[Libguestfs] OpenStack output workflow

Wed Sep 26 14:57:19 UTC 2018

On Wed, Sep 26, 2018 at 4:25 PM Richard W.M. Jones <rjones at redhat.com>
wrote:

> On Wed, Sep 26, 2018 at 02:40:54PM +0200, Fabien Dupont wrote:
> > [Adding Tomas Golembiovsky]
> >
> > Well, that's mainly IMS related challenges. We're working on
> > OpenStack output support and migration throttling and this implies
> > changes to virt-v2v-wrapper.  This is then the opportunity to think
> > about virt-v2v-wrapper maintenance and feature set. It has been
> > created in the first place to simplify interaction with virt-v2v
> > from ManageIQ.
>
> Stepping back here, the upstream community on this mailing list have
> no idea what you mean by the terms "IMS", "virt-v2v-wrapper" and
> "ManageIQ".  I'll try to explain briefly:
>
> * ManageIQ (http://manageiq.org/) = a kind of scriptable, universal
>   management tool for cloudy things, using Ansible.
>
> * Ansible = automates remote management of machines using ssh.
>
> * IMS = an internal Red Hat project to add virt-v2v support to
>   ManageIQ.
>
> * virt-v2v-wrapper = a wrapper around virt-v2v which allows it to be
>   called from Ansible.  The reason we need this is because Ansible
>   doesn't support managing long-running processes like virt-v2v, so we
>   need to have another component which provides an API which can be
>   queried remotely, while tending to the long-running virt-v2v behind
>   the scenes.  [Tomáš: Got a link to the code?  I can't find it right now]
>

Thanks for adding explanation.

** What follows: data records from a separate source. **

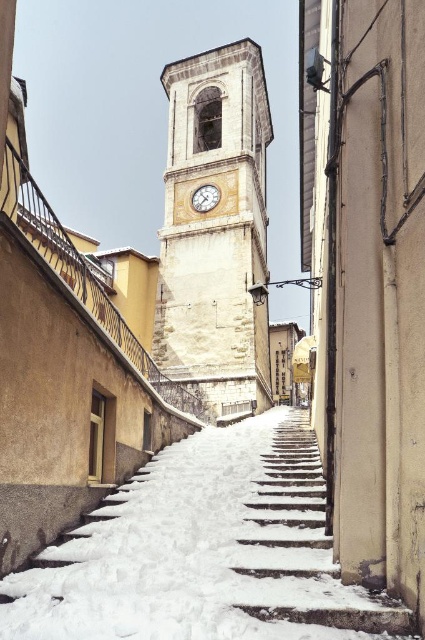
You are a tourist visiting the town and want to take a photo of the white stone clock tower at center. However, you notice the white powdery snow at center might block your view. Is the snow in front of or behind the clock tower?

The white powdery snow at center is located below white stone clock tower at center, so the snow is behind the clock tower and won

You are a painter wanting to capture the winter scene in front of you. You notice the white stone clock tower at center and the wooden clock at center. Which object should you focus on if you want to paint the wider structure?

The white stone clock tower at center might be wider than wooden clock at center, so you should focus on painting the white stone clock tower at center.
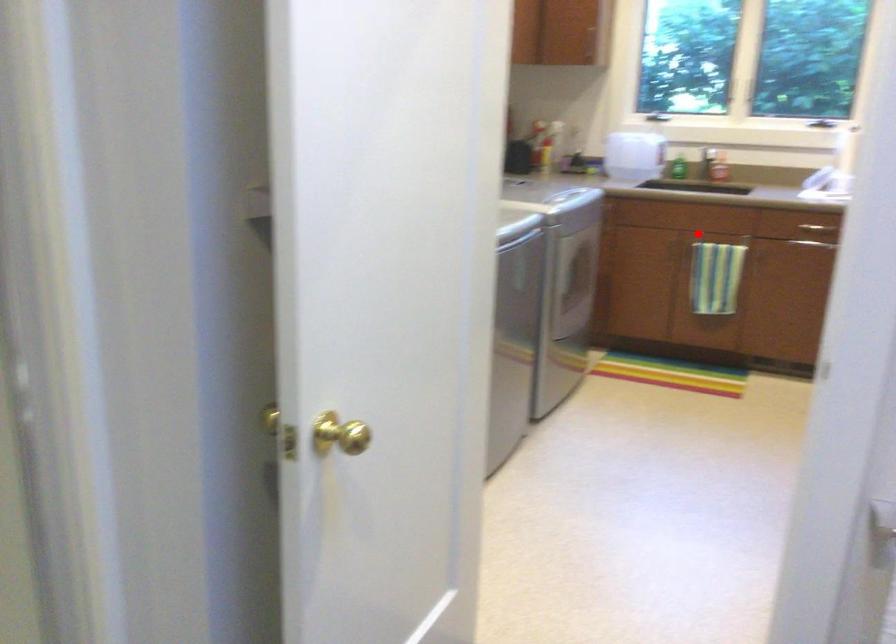
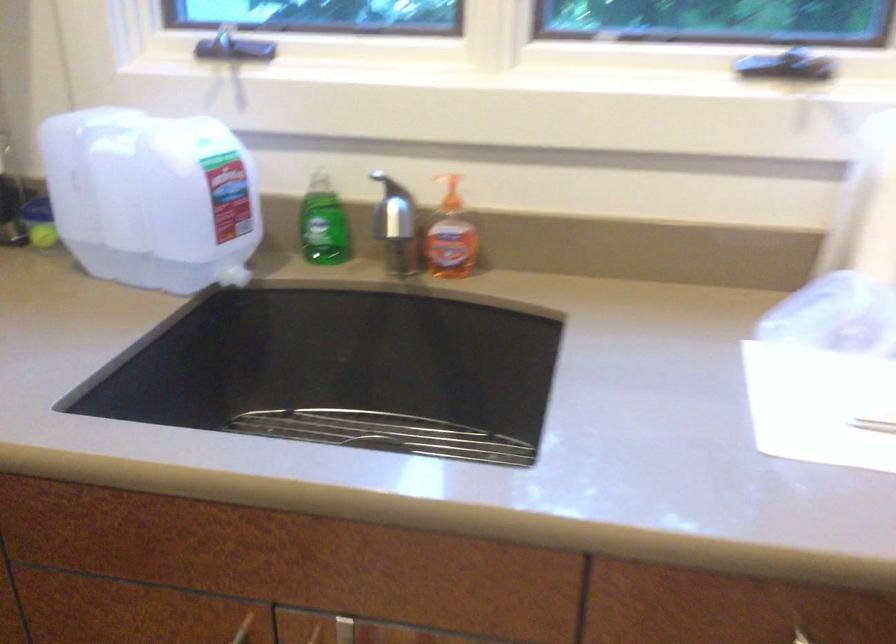
In the second image, find the point that corresponds to the highlighted location in the first image.

(343, 630)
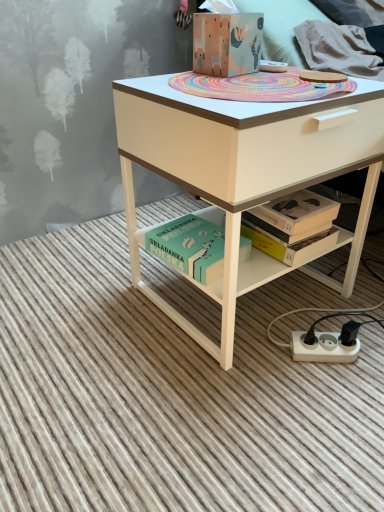
The width and height of the screenshot is (384, 512). I want to click on vacant area to the left of white plastic power plugs and sockets at lower right, so click(x=251, y=358).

FWIW, Ansible is not involved in IMS.
There are some rogue code out there
(https://github.com/fdupont-redhat/ims-v2v-engine_ansible)
doing things with Ansible, because I like experimenting.

Virt-v2v-wrapper code is available here:
https://github.com/oVirt/ovirt-ansible-v2v-conversion-host/blob/master/files/virt-v2v-wrapper.py

> > The first challenge we faced is the interaction with virt-v2v. It's
> > highly versatile and proposes a lot of options for input and
> > output. The downside of it is that over time is becomes more and
> > more difficult to know them all.
>
> The options are all documented in the manual.  I have thought for a
> while that we need to tackle the virt-v2v manual: It's too big, and
> unapproachable.  Really I think we need to split it into topic
> sections and rewrite parts of it.  Unfortunately I've not had time to
> do that so far.
>
> > And all the error messages are made for human beings, not machines,
> > so providing feedback through a launcher, such as virt-v2v-wrapper,
> > is difficult.
>
> This is indeed an issue.  Pino recently added enhanced support for the
> ‘--machine-readable’ option which should address some problems:
>
>
> https://github.com/libguestfs/libguestfs/commit/afa8111b751ed33e1989e6d9bb03928cefa17917
>
> If this change still doesn't fully address the issues with automating
> virt-v2v then please let us know what specifically can be improved
> here.
>

Thanks for the link. virt-v2v-wrapper is using the standalone call with
--machine-readable to get the capabilities of virt-v2v. It's used to
check for --mac option support.

[...]
> > For progress, the only way to know what happens is to run virt-v2v
> > in debug mode (-v -x) and parse the (very extensive)
> > output. Virt-v2v-wrapper does it for us in IMS, but it is merely a
> > workaround.
>
> Right, this is indeed another problem which we should address.  I
> thought we had an RFE filed for this, but I cannot find it.  At the
> moment the workaround you mention is very ugly and clunky, but AFAIK
> it does work.
>

You're right. I works. We'll test if the --machine-readable enhances the
machine experience, and make RFEs if needed.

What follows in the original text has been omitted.